Reproduce every line of the data below, keeping each one unchanged and in the same order.

● **Listed entries**
———

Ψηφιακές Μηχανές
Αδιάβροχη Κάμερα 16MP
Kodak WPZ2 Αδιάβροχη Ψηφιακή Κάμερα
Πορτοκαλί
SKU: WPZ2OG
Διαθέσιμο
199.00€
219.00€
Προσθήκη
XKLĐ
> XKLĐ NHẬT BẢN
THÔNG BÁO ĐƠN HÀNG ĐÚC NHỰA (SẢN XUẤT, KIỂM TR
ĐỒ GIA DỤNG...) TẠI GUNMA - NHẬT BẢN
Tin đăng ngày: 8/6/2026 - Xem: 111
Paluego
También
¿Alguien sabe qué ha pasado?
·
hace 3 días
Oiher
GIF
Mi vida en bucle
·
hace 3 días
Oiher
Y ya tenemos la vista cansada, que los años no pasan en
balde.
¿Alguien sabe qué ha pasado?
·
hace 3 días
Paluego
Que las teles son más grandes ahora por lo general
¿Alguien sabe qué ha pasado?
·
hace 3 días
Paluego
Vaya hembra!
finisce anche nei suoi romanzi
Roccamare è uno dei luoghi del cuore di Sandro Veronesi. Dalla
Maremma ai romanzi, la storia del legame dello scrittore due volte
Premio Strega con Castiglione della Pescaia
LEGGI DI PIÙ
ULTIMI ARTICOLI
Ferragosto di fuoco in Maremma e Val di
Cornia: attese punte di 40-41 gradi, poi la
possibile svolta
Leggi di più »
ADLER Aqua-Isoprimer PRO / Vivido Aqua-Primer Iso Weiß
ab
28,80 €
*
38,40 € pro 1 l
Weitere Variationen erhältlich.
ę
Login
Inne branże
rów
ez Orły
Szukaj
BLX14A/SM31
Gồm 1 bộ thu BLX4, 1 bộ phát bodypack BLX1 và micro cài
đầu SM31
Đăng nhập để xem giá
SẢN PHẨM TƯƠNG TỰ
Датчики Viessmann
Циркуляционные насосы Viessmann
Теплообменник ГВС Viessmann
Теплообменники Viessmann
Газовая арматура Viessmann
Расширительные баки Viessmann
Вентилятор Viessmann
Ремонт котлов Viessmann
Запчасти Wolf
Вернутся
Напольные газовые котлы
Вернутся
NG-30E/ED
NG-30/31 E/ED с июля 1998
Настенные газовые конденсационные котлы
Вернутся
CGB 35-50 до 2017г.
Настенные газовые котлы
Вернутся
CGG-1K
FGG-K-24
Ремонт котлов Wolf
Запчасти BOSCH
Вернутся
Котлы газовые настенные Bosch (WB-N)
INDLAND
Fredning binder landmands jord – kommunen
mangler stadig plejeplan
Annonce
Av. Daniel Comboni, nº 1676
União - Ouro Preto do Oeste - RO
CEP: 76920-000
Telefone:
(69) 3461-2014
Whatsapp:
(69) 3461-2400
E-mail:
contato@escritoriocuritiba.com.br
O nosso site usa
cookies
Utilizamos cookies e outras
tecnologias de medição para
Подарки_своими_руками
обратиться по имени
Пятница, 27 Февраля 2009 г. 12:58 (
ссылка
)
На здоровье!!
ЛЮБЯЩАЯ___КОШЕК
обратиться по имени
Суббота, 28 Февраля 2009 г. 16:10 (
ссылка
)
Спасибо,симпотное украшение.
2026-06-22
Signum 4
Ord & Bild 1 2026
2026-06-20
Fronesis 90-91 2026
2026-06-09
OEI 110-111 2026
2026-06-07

———

● **Solution for this problem**
Ψηφιακές Μηχανές
Αδιάβροχη Κάμερα 16MP
Kodak WPZ2 Αδιάβροχη Ψηφιακή Κάμερα
Πορτοκαλί
SKU: WPZ2OG
Διαθέσιμο
199.00€
219.00€
Προσθήκη
XKLĐ
> XKLĐ NHẬT BẢN
THÔNG BÁO ĐƠN HÀNG ĐÚC NHỰA (SẢN XUẤT, KIỂM TR
ĐỒ GIA DỤNG...) TẠI GUNMA - NHẬT BẢN
Tin đăng ngày: 8/6/2026 - Xem: 111
Paluego
También
¿Alguien sabe qué ha pasado?
·
hace 3 días
Oiher
GIF
Mi vida en bucle
·
hace 3 días
Oiher
Y ya tenemos la vista cansada, que los años no pasan en
balde.
¿Alguien sabe qué ha pasado?
·
hace 3 días
Paluego
Que las teles son más grandes ahora por lo general
¿Alguien sabe qué ha pasado?
·
hace 3 días
Paluego
Vaya hembra!
finisce anche nei suoi romanzi
Roccamare è uno dei luoghi del cuore di Sandro Veronesi. Dalla
Maremma ai romanzi, la storia del legame dello scrittore due volte
Premio Strega con Castiglione della Pescaia
LEGGI DI PIÙ
ULTIMI ARTICOLI
Ferragosto di fuoco in Maremma e Val di
Cornia: attese punte di 40-41 gradi, poi la
possibile svolta
Leggi di più »
ADLER Aqua-Isoprimer PRO / Vivido Aqua-Primer Iso Weiß
ab
28,80 €
*
38,40 € pro 1 l
Weitere Variationen erhältlich.
ę
Login
Inne branże
rów
ez Orły
Szukaj
BLX14A/SM31
Gồm 1 bộ thu BLX4, 1 bộ phát bodypack BLX1 và micro cài
đầu SM31
Đăng nhập để xem giá
SẢN PHẨM TƯƠNG TỰ
Датчики Viessmann
Циркуляционные насосы Viessmann
Теплообменник ГВС Viessmann
Теплообменники Viessmann
Газовая арматура Viessmann
Расширительные баки Viessmann
Вентилятор Viessmann
Ремонт котлов Viessmann
Запчасти Wolf
Вернутся
Напольные газовые котлы
Вернутся
NG-30E/ED
NG-30/31 E/ED с июля 1998
Настенные газовые конденсационные котлы
Вернутся
CGB 35-50 до 2017г.
Настенные газовые котлы
Вернутся
CGG-1K
FGG-K-24
Ремонт котлов Wolf
Запчасти BOSCH
Вернутся
Котлы газовые настенные Bosch (WB-N)
INDLAND
Fredning binder landmands jord – kommunen
mangler stadig plejeplan
Annonce
Av. Daniel Comboni, nº 1676
União - Ouro Preto do Oeste - RO
CEP: 76920-000
Telefone:
(69) 3461-2014
Whatsapp:
(69) 3461-2400
E-mail:
contato@escritoriocuritiba.com.br
O nosso site usa
cookies
Utilizamos cookies e outras
tecnologias de medição para
Подарки_своими_руками
обратиться по имени
Пятница, 27 Февраля 2009 г. 12:58 (
ссылка
)
На здоровье!!
ЛЮБЯЩАЯ___КОШЕК
обратиться по имени
Суббота, 28 Февраля 2009 г. 16:10 (
ссылка
)
Спасибо,симпотное украшение.
2026-06-22
Signum 4
Ord & Bild 1 2026
2026-06-20
Fronesis 90-91 2026
2026-06-09
OEI 110-111 2026
2026-06-07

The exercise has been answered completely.